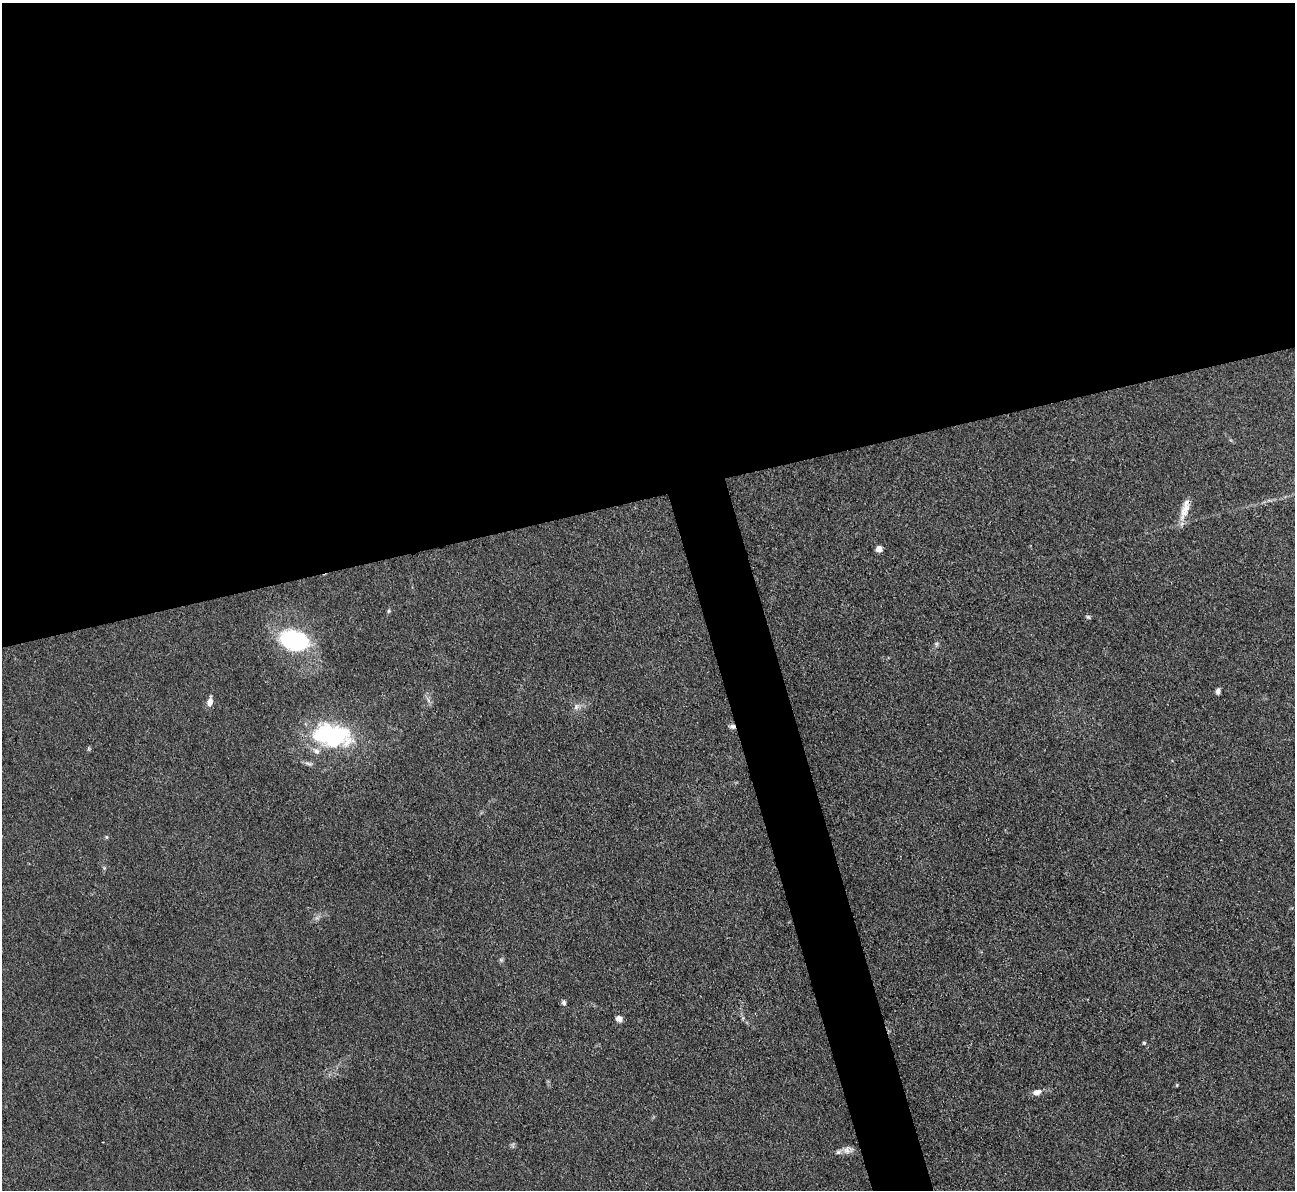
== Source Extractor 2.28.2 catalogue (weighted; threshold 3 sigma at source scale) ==
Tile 2 of 4 x 4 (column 2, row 1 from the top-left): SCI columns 1295-2587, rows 3828-5015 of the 5174 x 5158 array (HDU 1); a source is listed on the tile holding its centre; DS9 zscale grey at full resolution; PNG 1297 x 1192 px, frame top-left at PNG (2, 3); no overlay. Shown black and unused: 44% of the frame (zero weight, under 3 of 4 exposures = <1% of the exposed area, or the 3 px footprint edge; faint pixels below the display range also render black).
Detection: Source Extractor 2.28.2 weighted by HDU 2 'WHT'; one run over the whole footprint, this tile lists its part. Background 0.0504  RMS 0.0051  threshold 0.0229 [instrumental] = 3 sigma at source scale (4.5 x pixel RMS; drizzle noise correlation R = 1.50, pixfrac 1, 0.05/0.05 arcsec/px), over >= 5 px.
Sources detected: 26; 2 too faint to see at this stretch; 1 inside a brighter object's white glare — not listed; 1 inside a brighter listed object's ellipse — not listed separately; the other 22 listed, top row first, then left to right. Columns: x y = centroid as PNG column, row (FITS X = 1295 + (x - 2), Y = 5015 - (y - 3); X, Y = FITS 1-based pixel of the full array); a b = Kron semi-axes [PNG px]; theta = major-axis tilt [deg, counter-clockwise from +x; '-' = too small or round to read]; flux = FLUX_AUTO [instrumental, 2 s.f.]
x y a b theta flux
1185 509 31 9 72 7.1
879 549 5 5 - 7.5
388 611 5 5 - 0.71
1088 617 6 5 - 0.9
294 640 30 20 -11 56
936 644 7 4 -90 0.96
1218 691 8 5 72 1.6
428 700 11 3 -65 1.4
210 702 10 6 80 3.9
576 707 10 7 46 2.4
732 726 9 6 -9 1.6
333 735 52 26 -9 57
89 749 7 4 -90 0.65
308 763 13 5 -16 1.7
106 837 6 4 -89 0.62
317 918 7 4 -17 1.1
564 1003 6 5 - 1.3
619 1019 8 7 - 2.5
1144 1043 5 4 - 0.7
1177 1085 5 3 - 0.49
1037 1092 10 6 12 3.2
848 1150 15 10 7 3.7
Overlapping masked pixels (flux is a lower limit): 2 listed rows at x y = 1185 509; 732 726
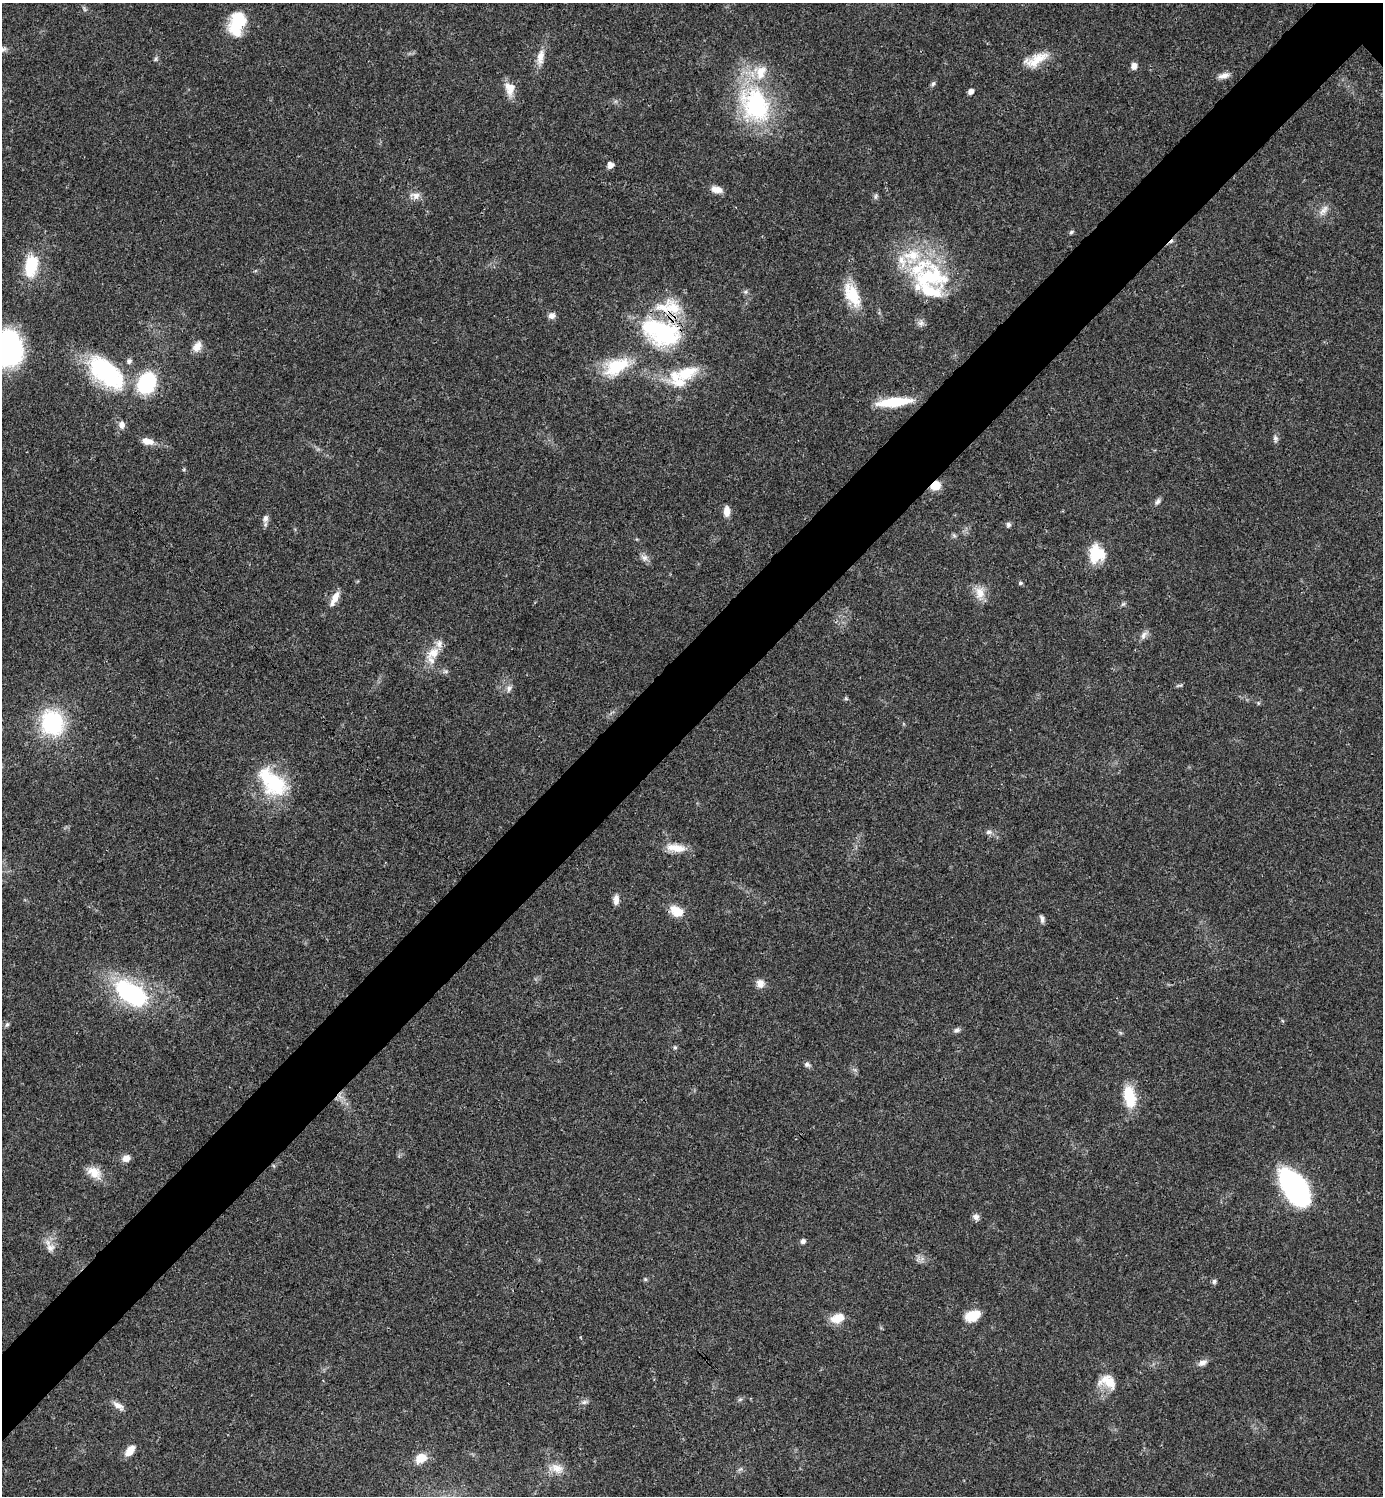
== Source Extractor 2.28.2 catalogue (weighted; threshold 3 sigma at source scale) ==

Aufgabenstellung: Schreibe die Zeilen oben neu und setze überall „catalog“ anstelle von „catalogue“, ohne sonst etwas zu verändern. Die Bilder lässt du in deiner Antwort weg.

Ergebnis:
== Source Extractor 2.28.2 catalog (weighted; threshold 3 sigma at source scale) ==
Tile 2 of 4 x 4 (column 2, row 1 from the top-left): SCI columns 1295-2587, rows 3828-5015 of the 5174 x 5158 array (HDU 1); a source is listed on the tile holding its centre; DS9 zscale grey at full resolution; PNG 1297 x 1192 px, frame top-left at PNG (2, 3); no overlay. Shown black and unused: 44% of the frame (zero weight, under 3 of 4 exposures = <1% of the exposed area, or the 3 px footprint edge; faint pixels below the display range also render black).
Detection: Source Extractor 2.28.2 weighted by HDU 2 'WHT'; one run over the whole footprint, this tile lists its part. Background 0.0504  RMS 0.0051  threshold 0.0229 [instrumental] = 3 sigma at source scale (4.5 x pixel RMS; drizzle noise correlation R = 1.50, pixfrac 1, 0.05/0.05 arcsec/px), over >= 5 px.
Sources detected: 26; 2 too faint to see at this stretch; 1 inside a brighter object's white glare — not listed; 1 inside a brighter listed object's ellipse — not listed separately; the other 22 listed, top row first, then left to right. Columns: x y = centroid as PNG column, row (FITS X = 1295 + (x - 2), Y = 5015 - (y - 3); X, Y = FITS 1-based pixel of the full array); a b = Kron semi-axes [PNG px]; theta = major-axis tilt [deg, counter-clockwise from +x; '-' = too small or round to read]; flux = FLUX_AUTO [instrumental, 2 s.f.]
x y a b theta flux
1185 509 31 9 72 7.1
879 549 5 5 - 7.5
388 611 5 5 - 0.71
1088 617 6 5 - 0.9
294 640 30 20 -11 56
936 644 7 4 -90 0.96
1218 691 8 5 72 1.6
428 700 11 3 -65 1.4
210 702 10 6 80 3.9
576 707 10 7 46 2.4
732 726 9 6 -9 1.6
333 735 52 26 -9 57
89 749 7 4 -90 0.65
308 763 13 5 -16 1.7
106 837 6 4 -89 0.62
317 918 7 4 -17 1.1
564 1003 6 5 - 1.3
619 1019 8 7 - 2.5
1144 1043 5 4 - 0.7
1177 1085 5 3 - 0.49
1037 1092 10 6 12 3.2
848 1150 15 10 7 3.7
Overlapping masked pixels (flux is a lower limit): 2 listed rows at x y = 1185 509; 732 726
== Source Extractor 2.28.2 catalog (weighted; threshold 3 sigma at source scale) ==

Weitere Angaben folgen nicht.